Write the records out again without change. Leave the pictures behind.

[Opening DATASET EXCERPTS section]

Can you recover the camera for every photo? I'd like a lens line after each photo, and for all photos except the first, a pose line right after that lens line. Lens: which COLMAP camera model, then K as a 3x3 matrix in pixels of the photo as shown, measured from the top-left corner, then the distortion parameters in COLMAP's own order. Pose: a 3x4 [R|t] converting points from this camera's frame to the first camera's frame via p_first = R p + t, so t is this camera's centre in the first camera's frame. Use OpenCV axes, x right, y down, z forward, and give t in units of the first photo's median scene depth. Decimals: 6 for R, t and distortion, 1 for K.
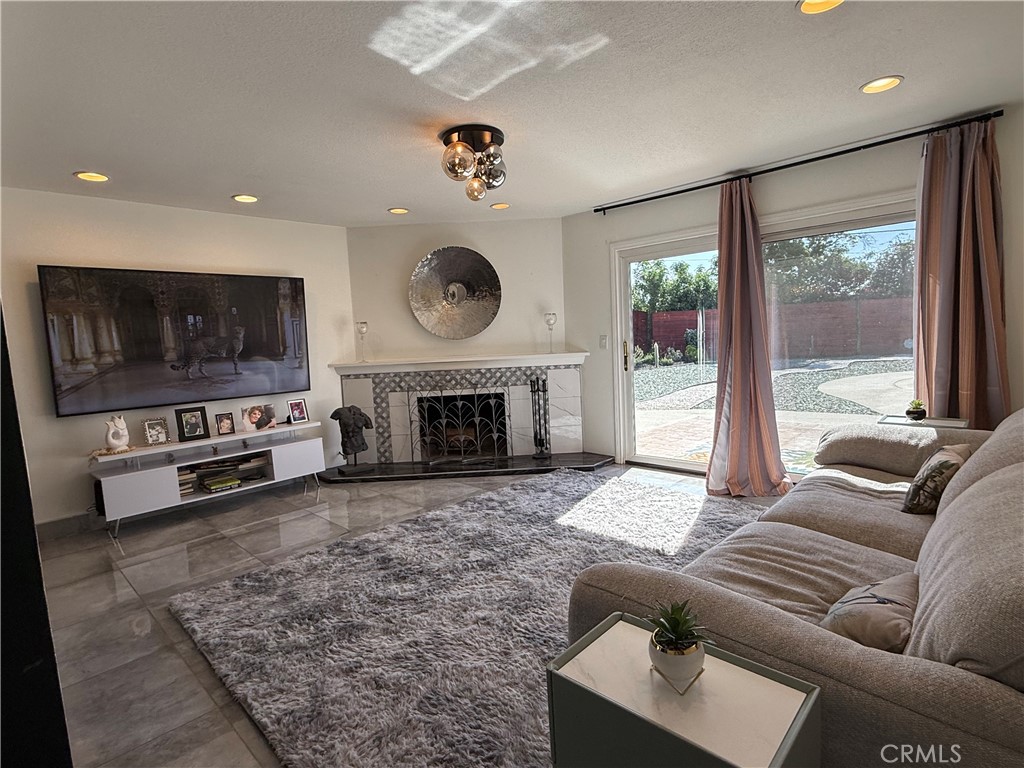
lens RADIAL K [[505.9, 0, 518.6], [0, 505.9, 392.4], [0, 0, 1]] dist [-0.006490, -0.000628]
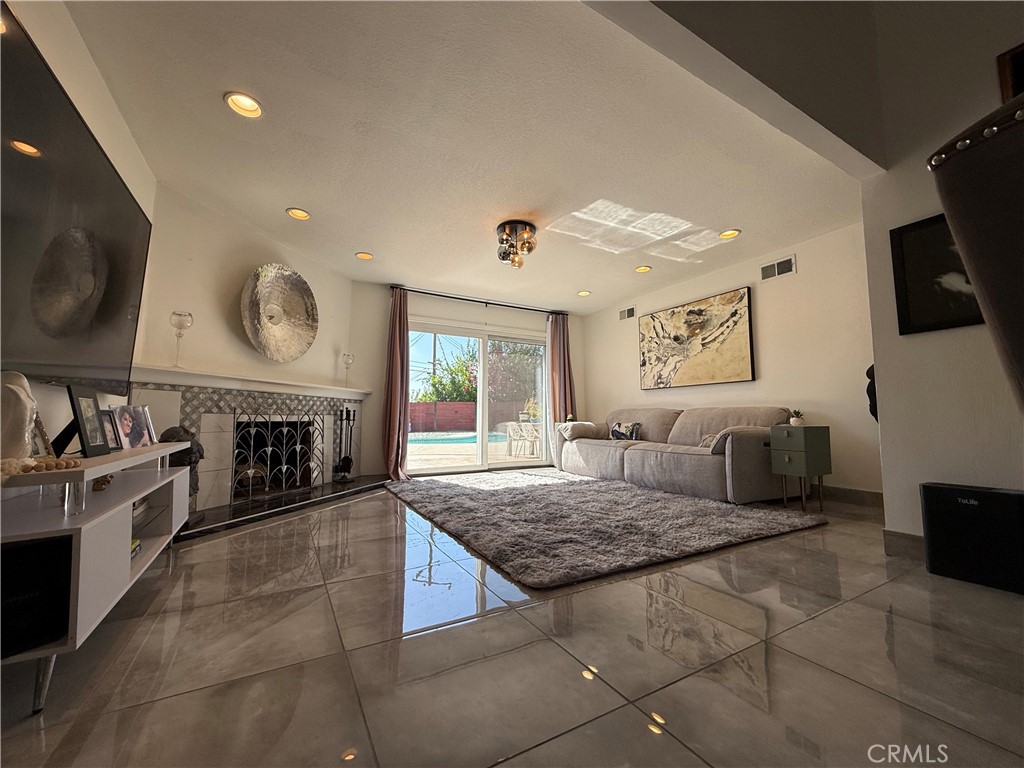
lens RADIAL K [[414.4, 0, 516.6], [0, 414.4, 378.4], [0, 0, 1]] dist [-0.000019, 0.000011]
pose [[0.293188, 0.144093, 0.945134, -0.708916], [0.071758, 0.982472, -0.172046, 0.088458], [-0.953358, 0.118263, 0.277709, 0.379081]]
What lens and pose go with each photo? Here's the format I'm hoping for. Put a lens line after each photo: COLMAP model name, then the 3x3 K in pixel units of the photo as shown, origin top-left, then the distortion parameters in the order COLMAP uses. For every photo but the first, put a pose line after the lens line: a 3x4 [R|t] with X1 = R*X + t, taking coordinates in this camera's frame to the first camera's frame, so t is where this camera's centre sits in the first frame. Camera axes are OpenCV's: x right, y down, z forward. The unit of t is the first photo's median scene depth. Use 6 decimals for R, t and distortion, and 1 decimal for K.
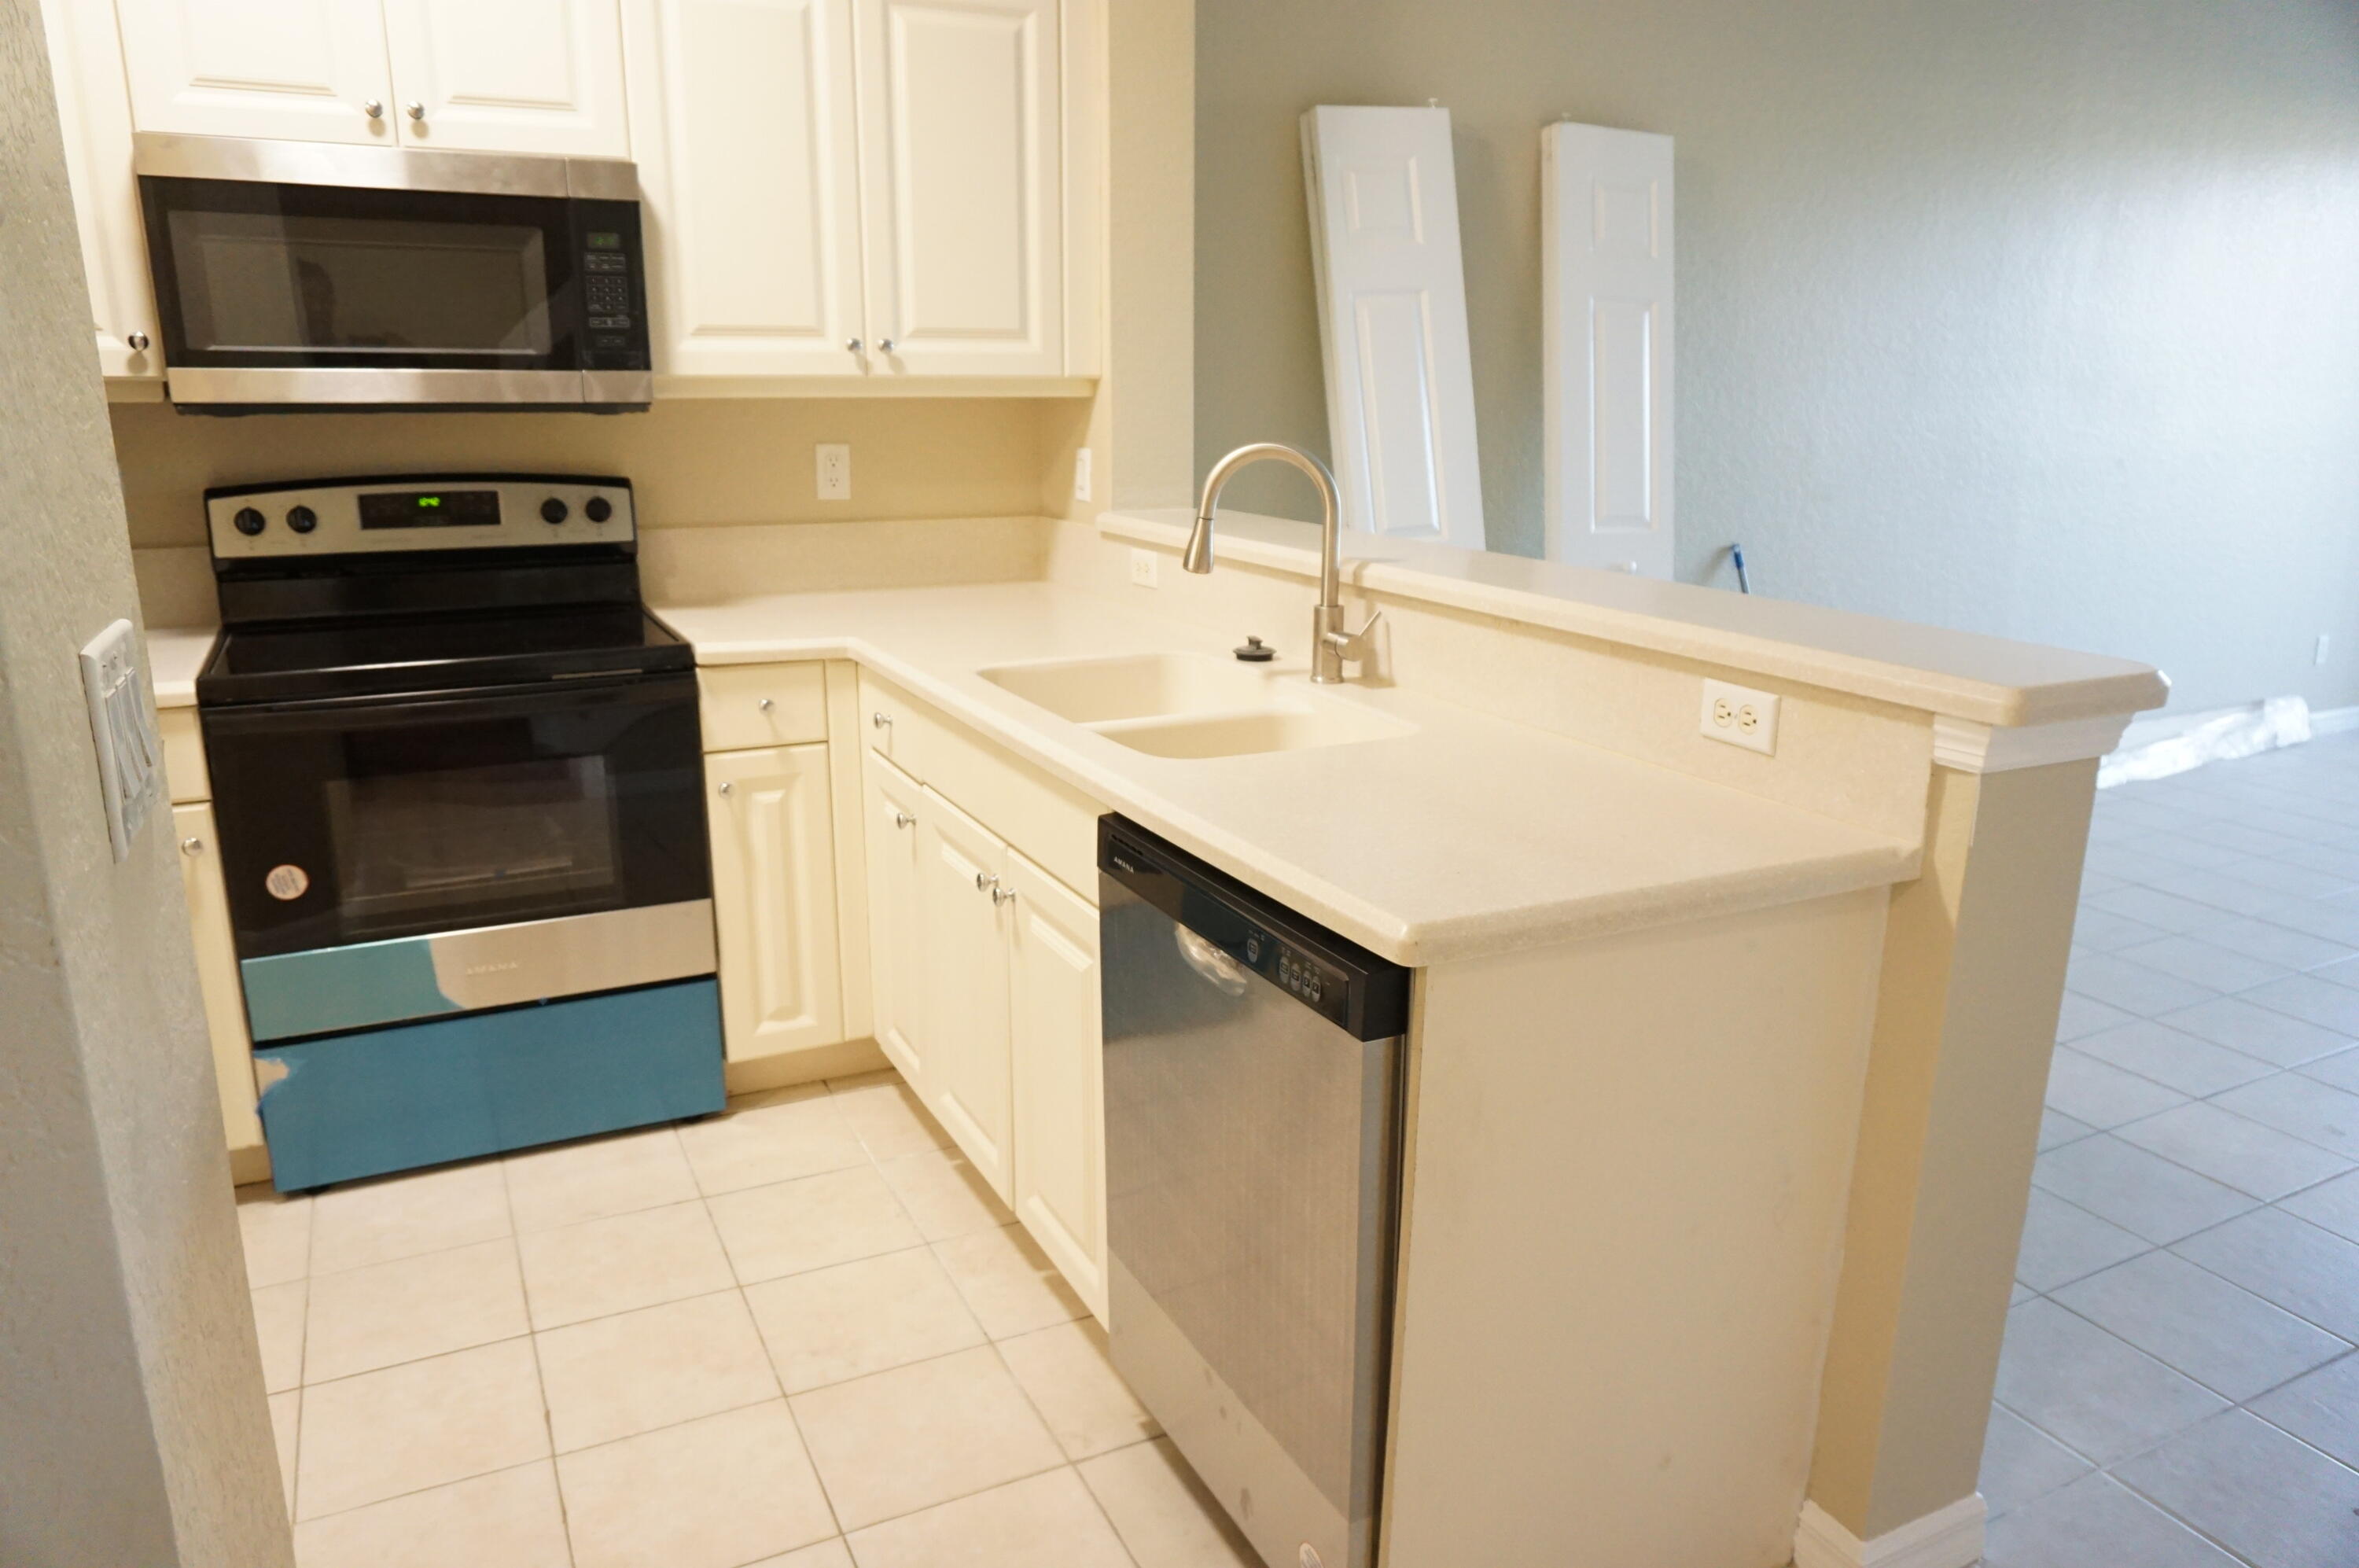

[Closing DATASET EXCERPTS section]

- ANSWER BOX:
Can you recover the camera for every photo? I'd like a lens line after each photo, and for all photos except the first, a pose line right after that lens line. Lens: which COLMAP camera model, then K as a 3x3 matrix in pixels of the photo as shown, measured from the top-left corner, then the distortion parameters in COLMAP's own order. Pose: a 3x4 [R|t] converting points from this camera's frame to the first camera's frame via p_first = R p + t, so t is this camera's centre in the first camera's frame. Use OpenCV axes, x right, y down, z forward, and give t in units of the first photo's median scene depth. Decimals: 6 for R, t and distortion, 1 for K.
lens RADIAL K [[505.9, 0, 518.6], [0, 505.9, 392.4], [0, 0, 1]] dist [-0.006490, -0.000628]
lens RADIAL K [[414.4, 0, 516.6], [0, 414.4, 378.4], [0, 0, 1]] dist [-0.000019, 0.000011]
pose [[0.293188, 0.144093, 0.945134, -0.708916], [0.071758, 0.982472, -0.172046, 0.088458], [-0.953358, 0.118263, 0.277709, 0.379081]]
What lens and pose go with each photo? Here's the format I'm hoping for. Put a lens line after each photo: COLMAP model name, then the 3x3 K in pixel units of the photo as shown, origin top-left, then the distortion parameters in the order COLMAP uses. For every photo but the first, put a pose line after the lens line: a 3x4 [R|t] with X1 = R*X + t, taking coordinates in this camera's frame to the first camera's frame, so t is where this camera's centre sits in the first frame. Camera axes are OpenCV's: x right, y down, z forward. The unit of t is the first photo's median scene depth. Use 6 decimals for R, t and distortion, and 1 decimal for K.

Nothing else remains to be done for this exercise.